As can be seen in Fig. 6, the variation trend of the output angle curve of the original design size and the optimized size mechanism is basically the same, and the output angle range of the mechanism is basically the same, so the optimized size can ensure the motion stability of the mechanism. The driving torque required by the original design size and the optimized size mechanism and the stress situation of each rod during the movement of the mechanism are shown in Table 6.
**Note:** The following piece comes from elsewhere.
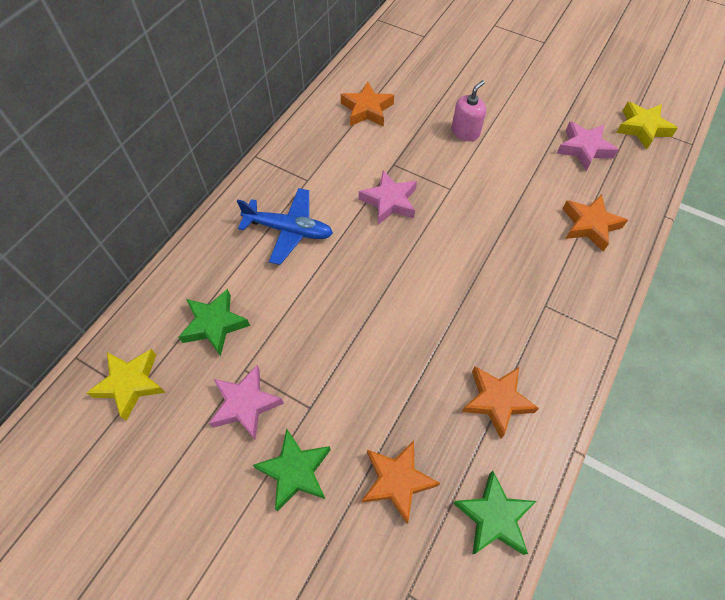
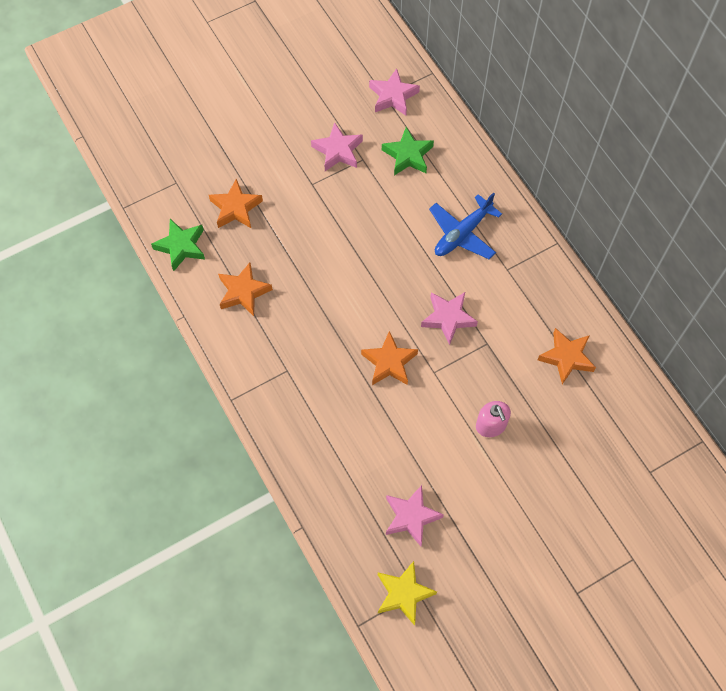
camera: 120 degrees right, 5 degrees up
(131, 384) = (393, 96): yellow star -> pink star
(295, 471) = (278, 159): green star -> none
(589, 225) = (331, 456): orange star -> orange star (389, 362)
After size optimization of the six-bar mechanism, under the same load, the driving torque and the stress of each rod are greatly reduced, the standard deviation of the stress change curve of the rod is smaller, and the stress change trend is stable. Size optimization can effectively improve the output capacity, operation efficiency and working margin of the mechanism. Under the premise of ensuring the safety factor and strength, the weight reduction optimization design of the parts of the mechanism can be done to improve the overall adaptability of the mechanism.

5 Summary

A kinematic and dynamic model of the Watt-II six-bar mechanism was established, and it was combined with the particle swarm optimization algorithm to establish a size optimization algorithm model for the Watt-II six-bar mechanism. The dimensions of the mechanism were optimized. After optimization, the mechanism's folding and unfolding angles and smoothness of motion were ensured while the driving torque was greatly reduced, thereby improving the mechanism's working ability. Although some progress has been made, there are still some shortcomings, and further improvements and more in-depth research can be made in the following areas:

1. More suitable and effective algorithms should be tested, and the exact and close relationship between the optimization algorithm and the mathematical model of the mechanism should be established, further improving the optimization effect and obtaining a more efficient mechanism size.

2. The algorithm model takes the required driving torque of the mechanism as the optimization goal, and then it can explore the optimization algorithm that takes into account the factors such as the smooth motion of the mechanism and the change trend of the internal stress of the member so as to improve the performance of the mechanism in all aspects.